▸ **SOURCE EXTRACT**:

This chicken in a pot is like an easy French pot au feu made with a whole chicken and vegetables, such as carrots, leeks, and turnips. A healthy and quick soup.
Chicken in a pot is essentially a French technique that creates a tender, soupy braise known as chicken pot au feu. You simply simmer a hen and some vegetables and out comes a satiating soup. It’s subtly flavored and soothing as heck. Although before you ignore the recipe below and toss in random veggies and liquid and chicken in a pot and walk away, kindly note that the amounts and timing in the eminently reliable recipe below, taken from the also eminently reliable cookbook The Food Lover’s Cleanse, are pretty precise. As such, they turn out beautifully cooked components. We can’t guarantee that if you haphazardly toss in items. So start with the proportions that follow, and then if you feel comfortable, vary the vegetables or add a little more liquid or tweak it in any other way according to personal preference. And if you’re one of those types who craves insane amounts of flavor in every spoonful, look just below to How To Add Some Bling To This Chicken In A Pot for ideas on imparting even more flavor to this simple recipe.–Renee Schettler Rossi
How To Add Some Bling To This Chicken In A Pot
Some people like things simple and subtle so they are able to discern the pristine flavors of each ingredient. Other people crave hot sauce on everything so as to ramp up the decibel level. If you’re the latter sort, you’re going to want to impart some additional flavor to this lovely but nuanced chicken in a pot recipe. Try any of the following and let us know how it goes.

▸ **TASKS TO COMPLETE**:
1. Rewrite the part of the chicken in a pot text that opens with the words containing "This chicken in a pot is" and closes with "and quick soup.", substituting "onions" for "leeks".
2. According to the chicken in a pot text, which cookbook is the recipe taken from?
The material that comes next has no connection to the chicken recipe text.

▸ **RECORDED DATA**:
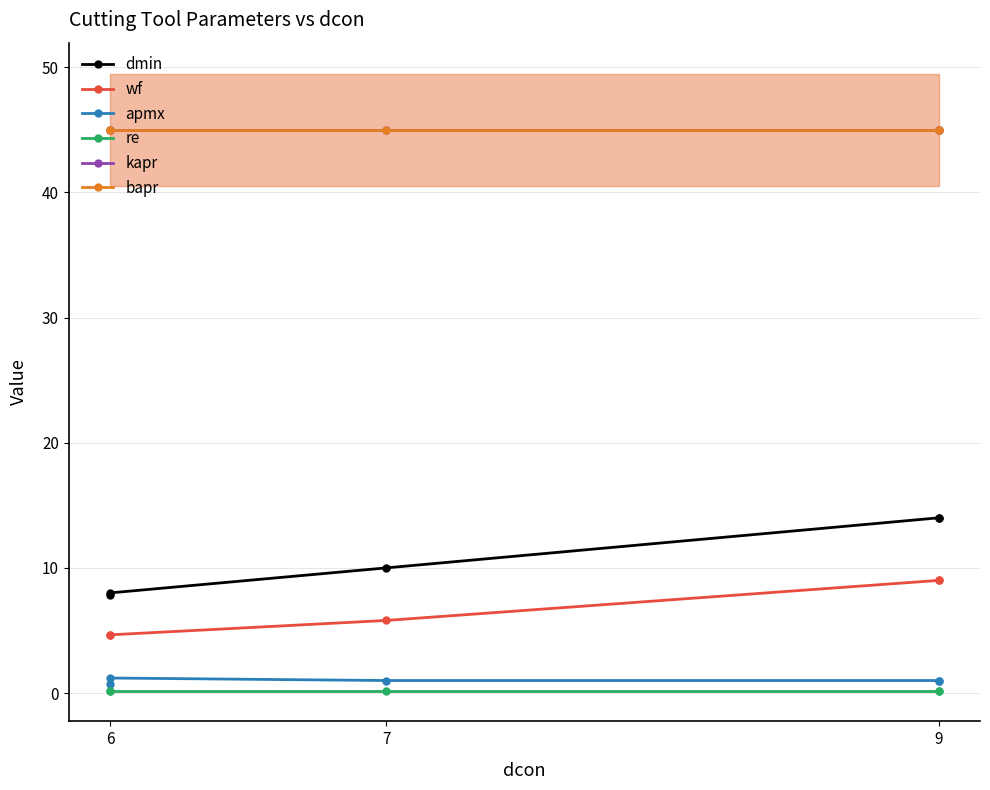

Which series has the widest spread of values?

dmin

▸ **ACTIVITY ANSWERS**:
1.
This chicken in a pot is like an easy French pot au feu made with a whole chicken and vegetables, such as carrots, onions, and turnips. A healthy and quick soup.

2. The Food Lover's Cleanse